Introduction: Most cohort studies are limited by sampling and accrual bias. The capability to detect specific lesions identified in radiological text reports could eliminate these biases and benefit patient care, clinical research, and trial recruitment. This study derived and internally validated text search algorithms to identify four common urological lesions (solid renal masses, complex renal cysts, adrenal masses, and simple renal cysts) using radiology text reports.

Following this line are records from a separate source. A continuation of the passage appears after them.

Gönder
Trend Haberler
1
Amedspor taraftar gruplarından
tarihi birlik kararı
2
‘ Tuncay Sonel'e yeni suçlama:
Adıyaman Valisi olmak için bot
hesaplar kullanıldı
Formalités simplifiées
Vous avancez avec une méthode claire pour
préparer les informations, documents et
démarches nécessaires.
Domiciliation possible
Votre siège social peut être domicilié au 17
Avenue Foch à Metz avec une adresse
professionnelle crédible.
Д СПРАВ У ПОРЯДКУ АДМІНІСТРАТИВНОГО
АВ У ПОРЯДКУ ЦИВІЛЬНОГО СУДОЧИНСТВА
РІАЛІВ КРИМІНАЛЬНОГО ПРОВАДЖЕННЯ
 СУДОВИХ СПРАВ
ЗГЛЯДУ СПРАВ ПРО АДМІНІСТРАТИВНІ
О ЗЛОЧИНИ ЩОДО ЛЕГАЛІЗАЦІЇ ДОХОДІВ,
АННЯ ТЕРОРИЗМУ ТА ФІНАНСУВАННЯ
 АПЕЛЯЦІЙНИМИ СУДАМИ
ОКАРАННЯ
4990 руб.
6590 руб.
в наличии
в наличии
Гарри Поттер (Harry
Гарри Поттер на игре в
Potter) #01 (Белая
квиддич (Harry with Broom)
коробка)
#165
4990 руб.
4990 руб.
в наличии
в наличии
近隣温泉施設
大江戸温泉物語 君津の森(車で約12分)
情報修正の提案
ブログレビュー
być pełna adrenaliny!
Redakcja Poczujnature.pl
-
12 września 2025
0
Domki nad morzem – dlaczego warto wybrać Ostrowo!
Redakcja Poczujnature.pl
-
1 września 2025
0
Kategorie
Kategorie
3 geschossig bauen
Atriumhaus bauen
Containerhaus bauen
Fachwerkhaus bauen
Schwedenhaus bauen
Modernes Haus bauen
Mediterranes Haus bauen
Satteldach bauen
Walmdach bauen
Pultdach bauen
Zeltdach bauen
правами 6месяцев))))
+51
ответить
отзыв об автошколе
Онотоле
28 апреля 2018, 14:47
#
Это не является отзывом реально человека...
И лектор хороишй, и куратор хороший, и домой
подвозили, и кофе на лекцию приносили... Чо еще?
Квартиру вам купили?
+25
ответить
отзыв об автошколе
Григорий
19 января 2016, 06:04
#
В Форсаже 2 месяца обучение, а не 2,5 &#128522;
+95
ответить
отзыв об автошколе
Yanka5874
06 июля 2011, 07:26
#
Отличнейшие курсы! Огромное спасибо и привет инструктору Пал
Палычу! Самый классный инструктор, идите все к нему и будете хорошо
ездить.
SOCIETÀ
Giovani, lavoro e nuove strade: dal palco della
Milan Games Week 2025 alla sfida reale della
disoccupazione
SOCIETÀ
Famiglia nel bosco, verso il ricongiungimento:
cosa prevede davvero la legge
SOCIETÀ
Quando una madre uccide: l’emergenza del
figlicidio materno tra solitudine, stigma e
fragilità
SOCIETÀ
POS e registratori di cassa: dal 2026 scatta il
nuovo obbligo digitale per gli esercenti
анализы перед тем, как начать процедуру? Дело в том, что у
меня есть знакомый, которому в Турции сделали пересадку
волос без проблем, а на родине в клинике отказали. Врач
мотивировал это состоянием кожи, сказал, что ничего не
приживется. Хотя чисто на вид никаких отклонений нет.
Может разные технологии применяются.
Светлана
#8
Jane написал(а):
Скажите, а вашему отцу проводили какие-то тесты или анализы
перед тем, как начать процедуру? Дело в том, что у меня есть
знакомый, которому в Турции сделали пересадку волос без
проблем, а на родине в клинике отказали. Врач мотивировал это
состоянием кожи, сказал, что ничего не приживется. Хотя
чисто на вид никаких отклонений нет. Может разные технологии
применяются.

Methods: A simple random sample of 10 000 abdominal ultrasound (US) and computed tomography (CT) reports was drawn from our hospital's data warehouse. Reports were manually reviewed to determine the true status of the four lesions. Using commonly available software, we created logistic regression models having as predictors the status of a priori selected text terms in the report. We used bootstrap sampling with 95th percentile thresholds to select variables for the final models, which were modified into point systems. A second independent, random sample of 2855 reports, stratified by the number of points for each abnormality, was reviewed in a blinded fashion to measure the accuracy of each lesion's point system.
Results: The prevalence of solid renal mass, complex renal cyst, adrenal mass, and simple renal cyst, was 2.0%, 1.7%, 3.2%, and 20.0%, respectively. Each model contained between one and five text terms with c-statistics ranging between 0.66 and 0.90. In the independent validation, the scoring systems accurately predicted the probability that a text report cited the four lesions.
Conclusions: Textual radiology reports can be analyzed using common statistical software to accurately determine the probability that important abnormalities of the kidneys or adrenal glands exist. These methods can be used for case identification or epidemiological studies.